Excerpted passage:
• • • •

I’m sure you’ve heard of the story of the good Samaritan, right? If not you can read it here.. When I was little girl the story would often be used in Sunday School to remind us to be nice and loving to one another…even those that were different, but did you ever wonder like me…..why did the Jews hate the Samaritans so much?
To obtain the answer we need to go back many hundreds of years before before Jesus Christ told the story of the good Samaritan to the reign of King Omri of the Northern Kingdom. Upon seizing power he transferred his capital city from Tirzah to Samaria. He fortified the city against his enemies including his rival, Jerusalem, to the south. Originally Omri’s new capital was called “Shemer” for the original owner of the land that surrounded Samaria. Eventually the name Samaria not only represented the capital city of Israel, but the entire Northern Kingdom came to be known as Samaria.

• • • •

Activity:
Please resume the passage above on the origins of the Samaritans, starting right after its last sentence.

• • • •

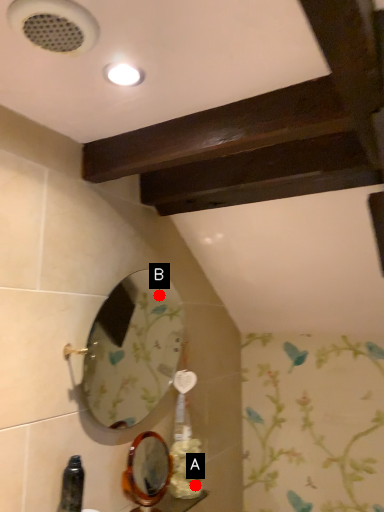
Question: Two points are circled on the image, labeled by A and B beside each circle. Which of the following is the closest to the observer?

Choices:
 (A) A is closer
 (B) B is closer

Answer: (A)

• • • •

Task result:
The city of Samaria was a very diverse town economically, politically, and socially. There were several temples….some for the Hebrew God and others were devoted to the Phoenician god Baal. King Omri’s son, Ahab and his wife Jezebel, increased the Northern Kingdom’s devotion to Baal during their reign.
Eventually the Northern Kingdom of Israel was taken over by the Assyrians in 724 B.C. after an extensive siege. Those that survived the seige were taken in captivity to Assyria where they eventually blended with the the native peoples there. The Assyrians repopulated the Northern Kingdom with people of their own choosing called the Cuthaeans.
Memories apparently didn’t fade fast in the Southern Kingdom. Samaria had such a bad reputation as a place filled with idol worshippers, and the addition of the Cuthaeans didn’t help matters as their foreign ideas were also disagreeable to the people of the Southern Kingdom. To put it simply the people of Samaria were heretics. In the minds of the people of Judah the Samaritans were inferior racially and inferior religiously.
The Samarians on the other hand thought their “sophisticated” views were more intelligent and liked their ideas of polytheism. Even those Samaritans who believed in the God of Abraham didn’t see the need to travel to Jerusalem in order to worship.
Once the Assyrian Empire fell the entire region of Samaria fell into the hands of the Babylonian Empire ruled by King Nebuchadnezzar along with the entire Kingdom of Judah as well. Records indicate Samaria as a whole was loyal to the Persian government.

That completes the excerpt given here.